In one of my earliest classroom memories I’m working with three other white boys on a wooden puzzle map of the U.S., when one of them suddenly asks me, “Are you a Yankee or a Rebel?” No doubt he detected an accent. My family had moved to Tennessee from California when I was six. We were originally from Illinois. I knew a little bit already about the Civil War. I knew that the North had won, that the Union victory had put an end to slavery, and that this result was a good thing. I had never imagined myself in uniform. “Are you a Yankee or a Rebel?”
Not a mile from our small ranch house stood “The Hermitage,” the plantation house of President Andrew Jackson. Hermitage was the name of our town; and the schoolroom where the antagonists of the Civil War were so bluntly invoked was in fact called Andrew Jackson Elementary School. Jackson had owned slaves—and although it never at the time crossed my mind, many of the black children in my class were certainly descendents of those slaves.
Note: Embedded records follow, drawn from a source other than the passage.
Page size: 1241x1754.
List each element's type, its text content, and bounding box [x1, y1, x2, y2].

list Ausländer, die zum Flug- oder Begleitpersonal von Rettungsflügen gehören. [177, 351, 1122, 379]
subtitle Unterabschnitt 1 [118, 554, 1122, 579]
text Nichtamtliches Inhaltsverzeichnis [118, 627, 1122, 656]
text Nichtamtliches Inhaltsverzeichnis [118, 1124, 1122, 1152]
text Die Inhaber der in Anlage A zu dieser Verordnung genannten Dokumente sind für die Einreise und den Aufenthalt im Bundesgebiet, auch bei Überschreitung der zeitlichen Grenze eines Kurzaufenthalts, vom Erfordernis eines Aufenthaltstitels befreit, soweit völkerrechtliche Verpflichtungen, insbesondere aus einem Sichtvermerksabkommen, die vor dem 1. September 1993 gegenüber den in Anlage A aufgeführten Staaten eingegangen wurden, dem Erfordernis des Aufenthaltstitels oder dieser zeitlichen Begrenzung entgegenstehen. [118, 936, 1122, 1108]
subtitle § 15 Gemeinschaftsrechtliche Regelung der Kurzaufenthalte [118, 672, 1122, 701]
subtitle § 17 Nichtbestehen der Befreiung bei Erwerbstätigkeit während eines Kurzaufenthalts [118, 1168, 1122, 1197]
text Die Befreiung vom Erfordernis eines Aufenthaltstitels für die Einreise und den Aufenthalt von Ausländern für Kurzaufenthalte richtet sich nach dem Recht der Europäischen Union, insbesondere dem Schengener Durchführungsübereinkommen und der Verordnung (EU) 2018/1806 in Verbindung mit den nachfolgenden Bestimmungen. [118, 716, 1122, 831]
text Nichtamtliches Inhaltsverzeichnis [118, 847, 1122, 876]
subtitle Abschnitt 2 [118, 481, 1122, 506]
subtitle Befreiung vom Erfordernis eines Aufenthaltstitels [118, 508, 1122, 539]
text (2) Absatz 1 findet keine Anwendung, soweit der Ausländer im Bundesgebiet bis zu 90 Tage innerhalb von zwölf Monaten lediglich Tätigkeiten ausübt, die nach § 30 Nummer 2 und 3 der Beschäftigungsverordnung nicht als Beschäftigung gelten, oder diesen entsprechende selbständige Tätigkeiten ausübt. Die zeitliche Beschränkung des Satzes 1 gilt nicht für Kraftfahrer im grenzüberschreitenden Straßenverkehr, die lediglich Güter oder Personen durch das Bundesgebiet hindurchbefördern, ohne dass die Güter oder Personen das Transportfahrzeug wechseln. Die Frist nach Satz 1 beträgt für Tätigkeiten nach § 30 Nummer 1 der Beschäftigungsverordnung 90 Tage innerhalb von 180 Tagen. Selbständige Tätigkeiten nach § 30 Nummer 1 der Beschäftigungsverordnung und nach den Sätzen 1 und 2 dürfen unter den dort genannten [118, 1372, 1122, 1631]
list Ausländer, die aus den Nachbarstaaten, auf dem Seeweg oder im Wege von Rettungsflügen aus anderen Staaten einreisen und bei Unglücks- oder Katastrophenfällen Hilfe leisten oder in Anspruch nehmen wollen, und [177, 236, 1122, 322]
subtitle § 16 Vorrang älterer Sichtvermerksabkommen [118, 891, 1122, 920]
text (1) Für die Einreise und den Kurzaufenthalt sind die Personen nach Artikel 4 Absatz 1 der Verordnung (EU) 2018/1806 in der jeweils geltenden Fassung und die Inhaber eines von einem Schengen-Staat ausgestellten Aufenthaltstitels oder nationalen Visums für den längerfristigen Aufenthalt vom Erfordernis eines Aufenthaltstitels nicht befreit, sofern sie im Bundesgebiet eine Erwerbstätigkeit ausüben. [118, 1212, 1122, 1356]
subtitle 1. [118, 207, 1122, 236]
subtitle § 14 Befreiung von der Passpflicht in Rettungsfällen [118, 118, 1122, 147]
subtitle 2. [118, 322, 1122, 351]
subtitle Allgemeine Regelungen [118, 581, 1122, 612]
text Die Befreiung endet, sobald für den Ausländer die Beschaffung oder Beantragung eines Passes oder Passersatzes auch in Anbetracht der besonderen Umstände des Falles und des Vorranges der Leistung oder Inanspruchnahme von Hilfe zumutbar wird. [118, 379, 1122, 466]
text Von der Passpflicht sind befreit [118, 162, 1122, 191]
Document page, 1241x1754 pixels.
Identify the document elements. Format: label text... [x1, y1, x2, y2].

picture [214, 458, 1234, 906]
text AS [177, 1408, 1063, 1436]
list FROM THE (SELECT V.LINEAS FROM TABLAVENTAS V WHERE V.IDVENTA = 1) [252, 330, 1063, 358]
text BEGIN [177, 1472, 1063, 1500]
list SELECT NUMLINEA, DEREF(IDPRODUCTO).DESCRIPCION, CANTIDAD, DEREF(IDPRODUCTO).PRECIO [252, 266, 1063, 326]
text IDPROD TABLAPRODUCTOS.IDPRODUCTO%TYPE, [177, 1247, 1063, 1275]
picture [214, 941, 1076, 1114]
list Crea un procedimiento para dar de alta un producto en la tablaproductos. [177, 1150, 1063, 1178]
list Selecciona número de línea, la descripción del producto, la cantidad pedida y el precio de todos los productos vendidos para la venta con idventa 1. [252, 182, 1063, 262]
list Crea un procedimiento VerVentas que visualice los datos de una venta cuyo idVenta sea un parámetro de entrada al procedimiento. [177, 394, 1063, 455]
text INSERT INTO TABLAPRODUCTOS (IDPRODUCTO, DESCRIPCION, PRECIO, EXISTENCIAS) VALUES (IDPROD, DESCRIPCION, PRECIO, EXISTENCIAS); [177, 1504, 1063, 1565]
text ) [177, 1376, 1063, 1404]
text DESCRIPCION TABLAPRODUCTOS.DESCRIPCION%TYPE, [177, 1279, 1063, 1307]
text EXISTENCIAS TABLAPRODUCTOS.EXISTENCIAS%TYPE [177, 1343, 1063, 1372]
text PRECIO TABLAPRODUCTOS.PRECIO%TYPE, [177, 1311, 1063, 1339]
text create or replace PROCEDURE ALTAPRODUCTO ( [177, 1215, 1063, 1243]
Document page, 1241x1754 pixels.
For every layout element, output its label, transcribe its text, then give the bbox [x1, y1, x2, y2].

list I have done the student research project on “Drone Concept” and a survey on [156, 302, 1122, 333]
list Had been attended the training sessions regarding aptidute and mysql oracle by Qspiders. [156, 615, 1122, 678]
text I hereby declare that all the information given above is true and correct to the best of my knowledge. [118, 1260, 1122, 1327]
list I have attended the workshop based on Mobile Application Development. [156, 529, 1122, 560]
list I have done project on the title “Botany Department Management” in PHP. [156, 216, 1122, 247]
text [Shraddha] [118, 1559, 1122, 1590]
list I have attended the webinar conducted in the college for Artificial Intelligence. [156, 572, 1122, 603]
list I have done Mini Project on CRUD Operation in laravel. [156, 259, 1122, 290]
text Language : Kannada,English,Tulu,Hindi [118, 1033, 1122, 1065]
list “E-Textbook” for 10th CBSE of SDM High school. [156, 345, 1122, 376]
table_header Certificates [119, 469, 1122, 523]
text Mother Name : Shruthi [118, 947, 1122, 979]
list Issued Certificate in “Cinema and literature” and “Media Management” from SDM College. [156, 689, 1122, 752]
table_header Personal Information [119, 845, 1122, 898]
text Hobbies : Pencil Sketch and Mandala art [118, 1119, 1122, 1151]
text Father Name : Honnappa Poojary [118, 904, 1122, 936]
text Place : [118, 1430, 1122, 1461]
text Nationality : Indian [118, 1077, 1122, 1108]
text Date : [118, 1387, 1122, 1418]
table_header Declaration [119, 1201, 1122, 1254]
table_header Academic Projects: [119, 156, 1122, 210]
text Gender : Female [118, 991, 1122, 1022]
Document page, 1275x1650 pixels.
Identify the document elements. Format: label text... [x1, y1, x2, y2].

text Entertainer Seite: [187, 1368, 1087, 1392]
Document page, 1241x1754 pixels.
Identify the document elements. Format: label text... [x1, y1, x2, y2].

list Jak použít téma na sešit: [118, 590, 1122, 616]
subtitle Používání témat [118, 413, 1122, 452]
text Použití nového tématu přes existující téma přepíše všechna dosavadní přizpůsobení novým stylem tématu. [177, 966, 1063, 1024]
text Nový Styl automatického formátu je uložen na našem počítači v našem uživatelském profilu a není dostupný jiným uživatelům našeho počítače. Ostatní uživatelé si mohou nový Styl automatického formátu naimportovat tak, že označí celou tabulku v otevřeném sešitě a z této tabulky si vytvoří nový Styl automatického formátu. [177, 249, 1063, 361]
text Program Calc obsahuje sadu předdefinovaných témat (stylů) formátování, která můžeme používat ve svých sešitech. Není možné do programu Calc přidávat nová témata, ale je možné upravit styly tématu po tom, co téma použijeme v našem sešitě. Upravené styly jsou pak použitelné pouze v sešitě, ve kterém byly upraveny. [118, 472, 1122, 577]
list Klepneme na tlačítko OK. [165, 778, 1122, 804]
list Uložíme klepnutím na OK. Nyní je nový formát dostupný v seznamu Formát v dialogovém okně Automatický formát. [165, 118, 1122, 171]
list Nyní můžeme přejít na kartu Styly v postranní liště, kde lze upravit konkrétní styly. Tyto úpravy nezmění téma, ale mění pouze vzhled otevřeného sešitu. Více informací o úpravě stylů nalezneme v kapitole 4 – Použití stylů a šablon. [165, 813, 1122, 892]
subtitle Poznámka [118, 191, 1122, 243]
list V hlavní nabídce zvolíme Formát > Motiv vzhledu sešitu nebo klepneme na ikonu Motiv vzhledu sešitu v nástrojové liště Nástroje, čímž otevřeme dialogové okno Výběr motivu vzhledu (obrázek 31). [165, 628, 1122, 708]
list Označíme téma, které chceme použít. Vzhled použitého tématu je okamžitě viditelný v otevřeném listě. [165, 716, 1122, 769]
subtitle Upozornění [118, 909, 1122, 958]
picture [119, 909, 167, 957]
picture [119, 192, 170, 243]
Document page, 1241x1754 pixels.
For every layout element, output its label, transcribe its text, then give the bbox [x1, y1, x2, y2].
I was glad enough to say I was a Yankee. The other boy proclaimed, “I’m a Rebel.” He never attempted to gun me down with a Whitworth rifle during recess, or even to win me over to his cause. To him, Yankees and Rebels were like opposing football teams, and he seemed to believe that the Rebels had won, or should have won, or would certainly win the next time around. He was young.
Years later, in my high school American history class, the students debated the justice of slavery. More than a few of my classmates argued, in all seriousness, that slavery had not been all bad. Many slaveholders were good and generous people, they asserted, and had cared well for their slaves. Our teacher had developed a gentle way of bringing everyone around to the recognition that freedom is always preferable; but too much went unspoken. The African American students in that classroom remained silent, and we really pursued no difficult dialogue on this fundamental American problem.
I carry with me an indelible image from my first morning in junior high. I got on the bus and was surprised to see, in the back of that tunneled space, all of the kids sitting tightly packed into the last several rows. Puzzled, I joined them there. What was going on? As the bus made its final stops, and the black kids began to board, I came to understand the arrangement—and in what way race was suddenly supposed to matter for us. The African American neighborhood was called Hopewell, and it sat adjacent to Andrew Jackson’s farm, on the west side of Old Hickory Blvd. I saw chickens in the yards and mules in the fields. It was, in many ways, far from our white suburban lawns—but also just a mile or two away. At the end of the school day, kids piled back into the bus without giving any thought to the order, except to seek out a friend. But in the morning, once again, the white kids filled the back rows, reinstating racial segregation. This arrangement, which no doubt had a traceable history, was designed to make us feel afraid of one another. No one ever talked about it. I don’t think I ever mentioned it to my parents.
Here in Michiana, almost no one talks about our de facto segregated housing. We try to be tolerant, I believe, but we don’t talk about our differences. We tend not to ask whether and how social injustices persist. Like many of today’s political conservatives and liberals, we seek out only those shows, books, papers, and voices, that confirm our opinions and flatter our consciences, and we politely avoid the potential unpleasantness of confronting our differences. It feels so safe in the back of the bus, where nothing can happen.
But where nothing can happen, in the safe neighborhoods of our own minds, nothing good can take place. Nothing new. This is why serious consideration of diversity must be accompanied by the risky activity of dialogue—above all, and first of all, in our educational institutions. Diversity and dialogue. We’ve always needed both.